◆ **REQUIREMENT**
Transcribe all the records with complete accuracy.

◆ **RECORDS SUPPLIED**
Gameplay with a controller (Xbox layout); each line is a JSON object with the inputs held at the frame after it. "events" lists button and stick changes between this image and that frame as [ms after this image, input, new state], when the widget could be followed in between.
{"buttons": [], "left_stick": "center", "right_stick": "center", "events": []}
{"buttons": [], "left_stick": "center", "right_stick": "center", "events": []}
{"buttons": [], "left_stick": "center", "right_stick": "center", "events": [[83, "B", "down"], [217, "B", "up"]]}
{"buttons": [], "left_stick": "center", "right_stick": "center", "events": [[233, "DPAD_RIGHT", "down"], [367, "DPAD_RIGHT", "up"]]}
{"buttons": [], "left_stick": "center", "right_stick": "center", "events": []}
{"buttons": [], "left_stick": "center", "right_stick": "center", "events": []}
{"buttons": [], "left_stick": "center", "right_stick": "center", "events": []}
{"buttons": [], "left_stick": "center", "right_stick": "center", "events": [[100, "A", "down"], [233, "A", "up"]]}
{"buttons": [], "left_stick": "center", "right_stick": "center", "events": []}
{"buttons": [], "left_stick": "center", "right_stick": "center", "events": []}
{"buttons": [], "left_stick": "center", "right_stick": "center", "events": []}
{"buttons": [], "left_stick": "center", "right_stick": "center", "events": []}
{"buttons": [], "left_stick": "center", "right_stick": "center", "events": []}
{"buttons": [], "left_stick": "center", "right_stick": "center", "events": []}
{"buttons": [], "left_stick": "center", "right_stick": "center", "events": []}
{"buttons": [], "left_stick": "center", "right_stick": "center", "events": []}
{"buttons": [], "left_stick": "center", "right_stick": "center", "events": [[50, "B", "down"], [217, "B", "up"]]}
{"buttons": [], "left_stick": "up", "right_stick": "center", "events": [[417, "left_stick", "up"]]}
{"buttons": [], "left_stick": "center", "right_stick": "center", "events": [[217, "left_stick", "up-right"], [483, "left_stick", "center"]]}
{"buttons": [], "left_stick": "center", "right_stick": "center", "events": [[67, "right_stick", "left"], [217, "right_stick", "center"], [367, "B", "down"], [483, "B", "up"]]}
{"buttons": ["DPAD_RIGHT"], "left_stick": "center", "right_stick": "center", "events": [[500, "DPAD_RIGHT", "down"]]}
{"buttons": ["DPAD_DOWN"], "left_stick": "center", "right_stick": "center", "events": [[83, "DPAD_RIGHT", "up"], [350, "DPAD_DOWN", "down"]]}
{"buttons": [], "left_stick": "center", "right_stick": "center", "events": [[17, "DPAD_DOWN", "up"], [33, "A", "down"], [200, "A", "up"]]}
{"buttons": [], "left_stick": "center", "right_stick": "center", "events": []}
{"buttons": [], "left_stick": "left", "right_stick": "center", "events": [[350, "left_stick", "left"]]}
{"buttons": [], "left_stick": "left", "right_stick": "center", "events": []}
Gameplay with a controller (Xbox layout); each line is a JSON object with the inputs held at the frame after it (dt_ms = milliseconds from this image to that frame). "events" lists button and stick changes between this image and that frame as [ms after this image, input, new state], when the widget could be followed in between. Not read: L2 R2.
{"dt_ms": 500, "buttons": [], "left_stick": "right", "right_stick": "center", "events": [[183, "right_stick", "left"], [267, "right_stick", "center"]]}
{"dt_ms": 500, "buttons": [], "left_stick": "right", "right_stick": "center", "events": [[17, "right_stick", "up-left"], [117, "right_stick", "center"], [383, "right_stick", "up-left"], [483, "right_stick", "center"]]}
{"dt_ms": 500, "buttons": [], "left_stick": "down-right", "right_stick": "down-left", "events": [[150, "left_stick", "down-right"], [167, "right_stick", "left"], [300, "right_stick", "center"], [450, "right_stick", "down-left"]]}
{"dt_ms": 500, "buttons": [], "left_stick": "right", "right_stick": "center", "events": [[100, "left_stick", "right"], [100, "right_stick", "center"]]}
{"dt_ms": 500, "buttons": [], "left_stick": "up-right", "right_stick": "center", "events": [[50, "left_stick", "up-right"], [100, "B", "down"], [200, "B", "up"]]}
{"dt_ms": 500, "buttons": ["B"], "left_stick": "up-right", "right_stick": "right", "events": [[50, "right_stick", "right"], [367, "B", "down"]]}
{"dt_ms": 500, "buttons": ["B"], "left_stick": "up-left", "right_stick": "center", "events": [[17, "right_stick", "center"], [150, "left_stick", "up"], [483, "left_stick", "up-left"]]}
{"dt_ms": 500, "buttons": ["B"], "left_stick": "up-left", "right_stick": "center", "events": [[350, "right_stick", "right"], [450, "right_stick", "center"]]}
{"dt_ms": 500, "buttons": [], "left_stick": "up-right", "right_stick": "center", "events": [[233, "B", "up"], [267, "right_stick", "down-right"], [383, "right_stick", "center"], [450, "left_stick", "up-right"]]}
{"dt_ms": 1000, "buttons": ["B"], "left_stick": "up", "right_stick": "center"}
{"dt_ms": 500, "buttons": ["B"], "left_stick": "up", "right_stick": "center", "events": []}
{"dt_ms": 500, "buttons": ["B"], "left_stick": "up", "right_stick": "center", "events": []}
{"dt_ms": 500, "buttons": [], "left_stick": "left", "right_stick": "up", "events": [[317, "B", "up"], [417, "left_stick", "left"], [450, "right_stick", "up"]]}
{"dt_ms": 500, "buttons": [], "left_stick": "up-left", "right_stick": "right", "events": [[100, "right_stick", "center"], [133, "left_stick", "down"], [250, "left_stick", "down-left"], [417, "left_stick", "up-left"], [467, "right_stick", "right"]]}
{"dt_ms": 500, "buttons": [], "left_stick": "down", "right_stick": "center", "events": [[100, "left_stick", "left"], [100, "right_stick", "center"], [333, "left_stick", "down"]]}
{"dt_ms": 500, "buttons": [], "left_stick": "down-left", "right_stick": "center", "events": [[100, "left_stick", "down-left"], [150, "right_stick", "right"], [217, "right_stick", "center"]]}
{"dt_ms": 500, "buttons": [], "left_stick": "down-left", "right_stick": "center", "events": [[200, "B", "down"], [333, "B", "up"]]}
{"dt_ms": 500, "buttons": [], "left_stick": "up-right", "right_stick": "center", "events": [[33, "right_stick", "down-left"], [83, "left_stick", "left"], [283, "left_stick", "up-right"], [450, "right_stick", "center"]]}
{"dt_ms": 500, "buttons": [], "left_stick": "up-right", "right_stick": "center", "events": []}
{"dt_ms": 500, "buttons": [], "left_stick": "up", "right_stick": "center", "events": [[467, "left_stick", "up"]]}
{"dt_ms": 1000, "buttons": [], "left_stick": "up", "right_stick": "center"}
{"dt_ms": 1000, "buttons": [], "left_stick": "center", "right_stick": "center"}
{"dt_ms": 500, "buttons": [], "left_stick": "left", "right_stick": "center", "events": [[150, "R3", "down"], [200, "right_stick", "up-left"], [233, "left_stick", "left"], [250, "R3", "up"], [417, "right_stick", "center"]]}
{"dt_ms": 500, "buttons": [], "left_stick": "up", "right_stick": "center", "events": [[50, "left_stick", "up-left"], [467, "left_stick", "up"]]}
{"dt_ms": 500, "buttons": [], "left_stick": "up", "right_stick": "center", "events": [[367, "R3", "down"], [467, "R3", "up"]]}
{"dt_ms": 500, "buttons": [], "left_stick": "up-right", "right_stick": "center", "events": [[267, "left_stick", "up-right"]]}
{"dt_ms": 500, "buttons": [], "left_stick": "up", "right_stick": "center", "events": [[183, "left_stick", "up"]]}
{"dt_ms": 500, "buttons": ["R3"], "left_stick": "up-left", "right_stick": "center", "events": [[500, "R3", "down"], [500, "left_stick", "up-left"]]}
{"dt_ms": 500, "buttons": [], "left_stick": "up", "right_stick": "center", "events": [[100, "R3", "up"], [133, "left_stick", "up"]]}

◆ **OUTPUT OF THE EXERCISE**
Gameplay with a controller (Xbox layout); each line is a JSON object with the inputs held at the frame after it. "events" lists button and stick changes between this image and that frame as [ms after this image, input, new state], when the widget could be followed in between.
{"buttons": [], "left_stick": "center", "right_stick": "center", "events": []}
{"buttons": [], "left_stick": "center", "right_stick": "center", "events": []}
{"buttons": [], "left_stick": "center", "right_stick": "center", "events": [[83, "B", "down"], [217, "B", "up"]]}
{"buttons": [], "left_stick": "center", "right_stick": "center", "events": [[233, "DPAD_RIGHT", "down"], [367, "DPAD_RIGHT", "up"]]}
{"buttons": [], "left_stick": "center", "right_stick": "center", "events": []}
{"buttons": [], "left_stick": "center", "right_stick": "center", "events": []}
{"buttons": [], "left_stick": "center", "right_stick": "center", "events": []}
{"buttons": [], "left_stick": "center", "right_stick": "center", "events": [[100, "A", "down"], [233, "A", "up"]]}
{"buttons": [], "left_stick": "center", "right_stick": "center", "events": []}
{"buttons": [], "left_stick": "center", "right_stick": "center", "events": []}
{"buttons": [], "left_stick": "center", "right_stick": "center", "events": []}
{"buttons": [], "left_stick": "center", "right_stick": "center", "events": []}
{"buttons": [], "left_stick": "center", "right_stick": "center", "events": []}
{"buttons": [], "left_stick": "center", "right_stick": "center", "events": []}
{"buttons": [], "left_stick": "center", "right_stick": "center", "events": []}
{"buttons": [], "left_stick": "center", "right_stick": "center", "events": []}
{"buttons": [], "left_stick": "center", "right_stick": "center", "events": [[50, "B", "down"], [217, "B", "up"]]}
{"buttons": [], "left_stick": "up", "right_stick": "center", "events": [[417, "left_stick", "up"]]}
{"buttons": [], "left_stick": "center", "right_stick": "center", "events": [[217, "left_stick", "up-right"], [483, "left_stick", "center"]]}
{"buttons": [], "left_stick": "center", "right_stick": "center", "events": [[67, "right_stick", "left"], [217, "right_stick", "center"], [367, "B", "down"], [483, "B", "up"]]}
{"buttons": ["DPAD_RIGHT"], "left_stick": "center", "right_stick": "center", "events": [[500, "DPAD_RIGHT", "down"]]}
{"buttons": ["DPAD_DOWN"], "left_stick": "center", "right_stick": "center", "events": [[83, "DPAD_RIGHT", "up"], [350, "DPAD_DOWN", "down"]]}
{"buttons": [], "left_stick": "center", "right_stick": "center", "events": [[17, "DPAD_DOWN", "up"], [33, "A", "down"], [200, "A", "up"]]}
{"buttons": [], "left_stick": "center", "right_stick": "center", "events": []}
{"buttons": [], "left_stick": "left", "right_stick": "center", "events": [[350, "left_stick", "left"]]}
{"buttons": [], "left_stick": "left", "right_stick": "center", "events": []}
Gameplay with a controller (Xbox layout); each line is a JSON object with the inputs held at the frame after it (dt_ms = milliseconds from this image to that frame). "events" lists button and stick changes between this image and that frame as [ms after this image, input, new state], when the widget could be followed in between. Not read: L2 R2.
{"dt_ms": 500, "buttons": [], "left_stick": "right", "right_stick": "center", "events": [[183, "right_stick", "left"], [267, "right_stick", "center"]]}
{"dt_ms": 500, "buttons": [], "left_stick": "right", "right_stick": "center", "events": [[17, "right_stick", "up-left"], [117, "right_stick", "center"], [383, "right_stick", "up-left"], [483, "right_stick", "center"]]}
{"dt_ms": 500, "buttons": [], "left_stick": "down-right", "right_stick": "down-left", "events": [[150, "left_stick", "down-right"], [167, "right_stick", "left"], [300, "right_stick", "center"], [450, "right_stick", "down-left"]]}
{"dt_ms": 500, "buttons": [], "left_stick": "right", "right_stick": "center", "events": [[100, "left_stick", "right"], [100, "right_stick", "center"]]}
{"dt_ms": 500, "buttons": [], "left_stick": "up-right", "right_stick": "center", "events": [[50, "left_stick", "up-right"], [100, "B", "down"], [200, "B", "up"]]}
{"dt_ms": 500, "buttons": ["B"], "left_stick": "up-right", "right_stick": "right", "events": [[50, "right_stick", "right"], [367, "B", "down"]]}
{"dt_ms": 500, "buttons": ["B"], "left_stick": "up-left", "right_stick": "center", "events": [[17, "right_stick", "center"], [150, "left_stick", "up"], [483, "left_stick", "up-left"]]}
{"dt_ms": 500, "buttons": ["B"], "left_stick": "up-left", "right_stick": "center", "events": [[350, "right_stick", "right"], [450, "right_stick", "center"]]}
{"dt_ms": 500, "buttons": [], "left_stick": "up-right", "right_stick": "center", "events": [[233, "B", "up"], [267, "right_stick", "down-right"], [383, "right_stick", "center"], [450, "left_stick", "up-right"]]}
{"dt_ms": 1000, "buttons": ["B"], "left_stick": "up", "right_stick": "center"}
{"dt_ms": 500, "buttons": ["B"], "left_stick": "up", "right_stick": "center", "events": []}
{"dt_ms": 500, "buttons": ["B"], "left_stick": "up", "right_stick": "center", "events": []}
{"dt_ms": 500, "buttons": [], "left_stick": "left", "right_stick": "up", "events": [[317, "B", "up"], [417, "left_stick", "left"], [450, "right_stick", "up"]]}
{"dt_ms": 500, "buttons": [], "left_stick": "up-left", "right_stick": "right", "events": [[100, "right_stick", "center"], [133, "left_stick", "down"], [250, "left_stick", "down-left"], [417, "left_stick", "up-left"], [467, "right_stick", "right"]]}
{"dt_ms": 500, "buttons": [], "left_stick": "down", "right_stick": "center", "events": [[100, "left_stick", "left"], [100, "right_stick", "center"], [333, "left_stick", "down"]]}
{"dt_ms": 500, "buttons": [], "left_stick": "down-left", "right_stick": "center", "events": [[100, "left_stick", "down-left"], [150, "right_stick", "right"], [217, "right_stick", "center"]]}
{"dt_ms": 500, "buttons": [], "left_stick": "down-left", "right_stick": "center", "events": [[200, "B", "down"], [333, "B", "up"]]}
{"dt_ms": 500, "buttons": [], "left_stick": "up-right", "right_stick": "center", "events": [[33, "right_stick", "down-left"], [83, "left_stick", "left"], [283, "left_stick", "up-right"], [450, "right_stick", "center"]]}
{"dt_ms": 500, "buttons": [], "left_stick": "up-right", "right_stick": "center", "events": []}
{"dt_ms": 500, "buttons": [], "left_stick": "up", "right_stick": "center", "events": [[467, "left_stick", "up"]]}
{"dt_ms": 1000, "buttons": [], "left_stick": "up", "right_stick": "center"}
{"dt_ms": 1000, "buttons": [], "left_stick": "center", "right_stick": "center"}
{"dt_ms": 500, "buttons": [], "left_stick": "left", "right_stick": "center", "events": [[150, "R3", "down"], [200, "right_stick", "up-left"], [233, "left_stick", "left"], [250, "R3", "up"], [417, "right_stick", "center"]]}
{"dt_ms": 500, "buttons": [], "left_stick": "up", "right_stick": "center", "events": [[50, "left_stick", "up-left"], [467, "left_stick", "up"]]}
{"dt_ms": 500, "buttons": [], "left_stick": "up", "right_stick": "center", "events": [[367, "R3", "down"], [467, "R3", "up"]]}
{"dt_ms": 500, "buttons": [], "left_stick": "up-right", "right_stick": "center", "events": [[267, "left_stick", "up-right"]]}
{"dt_ms": 500, "buttons": [], "left_stick": "up", "right_stick": "center", "events": [[183, "left_stick", "up"]]}
{"dt_ms": 500, "buttons": ["R3"], "left_stick": "up-left", "right_stick": "center", "events": [[500, "R3", "down"], [500, "left_stick", "up-left"]]}
{"dt_ms": 500, "buttons": [], "left_stick": "up", "right_stick": "center", "events": [[100, "R3", "up"], [133, "left_stick", "up"]]}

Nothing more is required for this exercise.